McReadie put on his jacket and they walked to the lifts. “Lassie's still carrying a torch for you, John. God knows why. What happened between the two of you? I thought you had a good thing going.” When Keelan didn't answer, McReadie said: “Have you made up your mind yet about the priesthood?”
“The priesthood?”
“Might as well, the way you're living.”
The elevator doors opened. “Life goes on, John, until further notice. It's been three years. You can't cry forever.”
“No statute of limitations on grief.”
“You weren't drink driving, you didn't fall asleep smoking a cigarette and incinerate the house. It's not your fault. You were just doing your job, for Christ's sake!”
“I'll try and get to Delaney’s later. Have to go back to the office and tidy up a few things first. I'll see how I go.”
“We'll be there till morning.” They got out of the lift on the ground floor, and McReadie clapped him on the shoulder. “Maybe see you, later.”
“Sure,” Keelan said. “Maybe.” And he walked away.
***
It was a Friday night and Delaney's was starting to fill. When he walked in, he saw a small group of detectives gathered around the far end of the bar; Lacey, McReadie, Tyler, Kwok, a couple of others he didn't know. McReadie saw him first and shouted a welcome. “Thought you weren't coming.” He called to the barman to bring another Carlsberg.
“Well, I am a liaison officer so I thought I should liaise.”
Keelan looked over at Lacey. She waved hello, then returned to her conversation with Tyler Keelan felt a knot tighten in his stomach.
Her chestnut hair had been cut shorter, she was wearing a little more make-up than usual. McReadie had told him she had been going out with a young barrister, one of Mac's neighbors from Stanley.
“Can't stay long,” he said to McReadie.
“Me neither,” McReadie said. He looked at his watch: six o'clock. “Told the wife I'd be home by four.”
“PM or AM, Mac?”
“I didn’t specify. That way I can’t be wrong, can I?”
Chapter 64
KEELAN finished his Carlsberg. McReadie, all set for an early night, signaled the barman for another for himself. “What about you?” McReadie said.
“No, I'd better be going, Mac.”
“Already?” a voice said. He looked around.

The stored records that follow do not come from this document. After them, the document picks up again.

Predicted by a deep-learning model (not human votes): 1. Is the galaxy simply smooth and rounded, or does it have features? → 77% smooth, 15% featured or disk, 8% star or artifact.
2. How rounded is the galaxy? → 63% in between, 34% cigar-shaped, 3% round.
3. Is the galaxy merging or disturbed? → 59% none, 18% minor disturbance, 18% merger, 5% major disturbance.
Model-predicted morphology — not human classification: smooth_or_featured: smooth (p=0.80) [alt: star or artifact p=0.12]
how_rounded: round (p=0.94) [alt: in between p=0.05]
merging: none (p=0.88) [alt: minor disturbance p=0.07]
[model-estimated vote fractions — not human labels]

It was Lacey.
“Just stopped by to wish you Happy Birthday.” He reached into his jacket pocket and produced a small gift-wrapped box.
Lacey looked surprised. “Thank you.”
“It's nothing. Couple of month's salary, that's all.”

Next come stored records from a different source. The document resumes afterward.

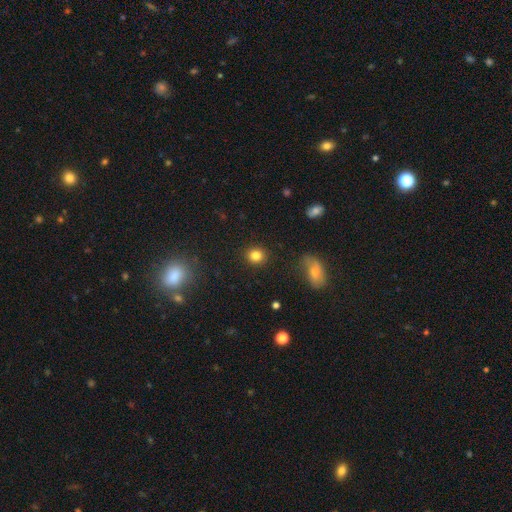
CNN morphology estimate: Smooth or featured? Predicted: smooth (p=0.83). How rounded? Predicted: round (p=0.84). Merging? Predicted: none (p=0.90).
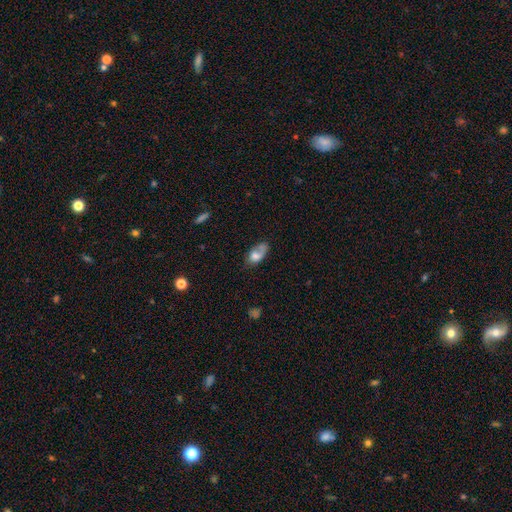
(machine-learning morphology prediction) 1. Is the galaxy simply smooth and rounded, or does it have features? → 66% smooth, 26% featured or disk, 8% star or artifact.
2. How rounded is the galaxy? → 88% in between, 9% round, 4% cigar-shaped.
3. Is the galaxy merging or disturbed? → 39% none, 28% minor disturbance, 23% major disturbance, 9% merger.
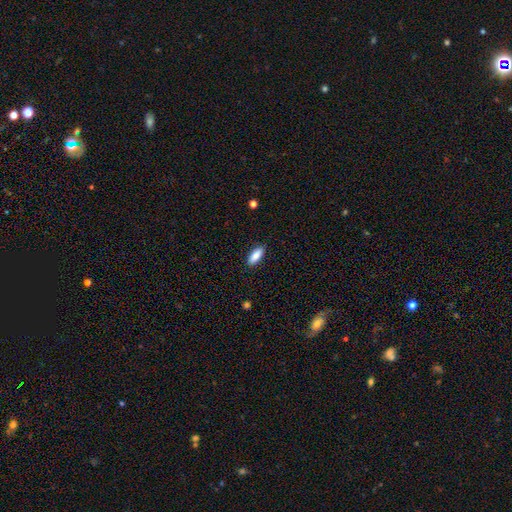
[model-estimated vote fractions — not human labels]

She opened it. It was a small jade elephant.
“It's supposed to be lucky, or so they told me in the shop. Everyone needs as much luck as they can get.”

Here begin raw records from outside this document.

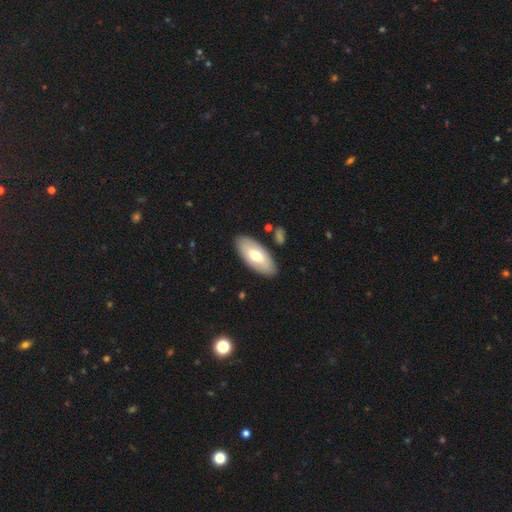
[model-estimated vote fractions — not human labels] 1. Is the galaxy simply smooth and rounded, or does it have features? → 64% smooth, 31% featured or disk, 5% star or artifact.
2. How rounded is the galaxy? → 90% in between, 8% cigar-shaped, 2% round.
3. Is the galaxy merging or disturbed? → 86% none, 9% minor disturbance, 2% merger, 2% major disturbance.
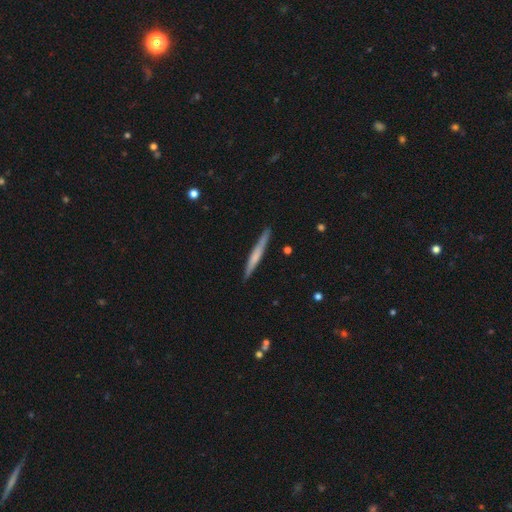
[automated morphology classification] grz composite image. It shows a smooth galaxy with no disk features (50%) that is cigar-shaped (96%). Merging: none (89%).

“It's beautiful. Thank you.”
There was a beat. “How have you been? Good week?”
“Interesting. We were all sent off for a special briefing at the training school, how to arrest a man holding a hand grenade.”
“Does that happen a lot in Wanchai?”
“Apparently, the triads have been buying them from the PLA in China.”
“God help us all.”
“They brought in an ex-SAS major from Hereford to tell us what to do if we are ever threatened with a gang member holding a grenade in the street.”
“Run?”
“No, you say: ‘You are under arrest. Drop the grenade and crawl away.’ ”
“Are you serious?”
“It takes two to four and a half seconds after the fly-off lever is released for the fuse to burn down. Enough time for the arresting officer and the perpetrator to get under cover.”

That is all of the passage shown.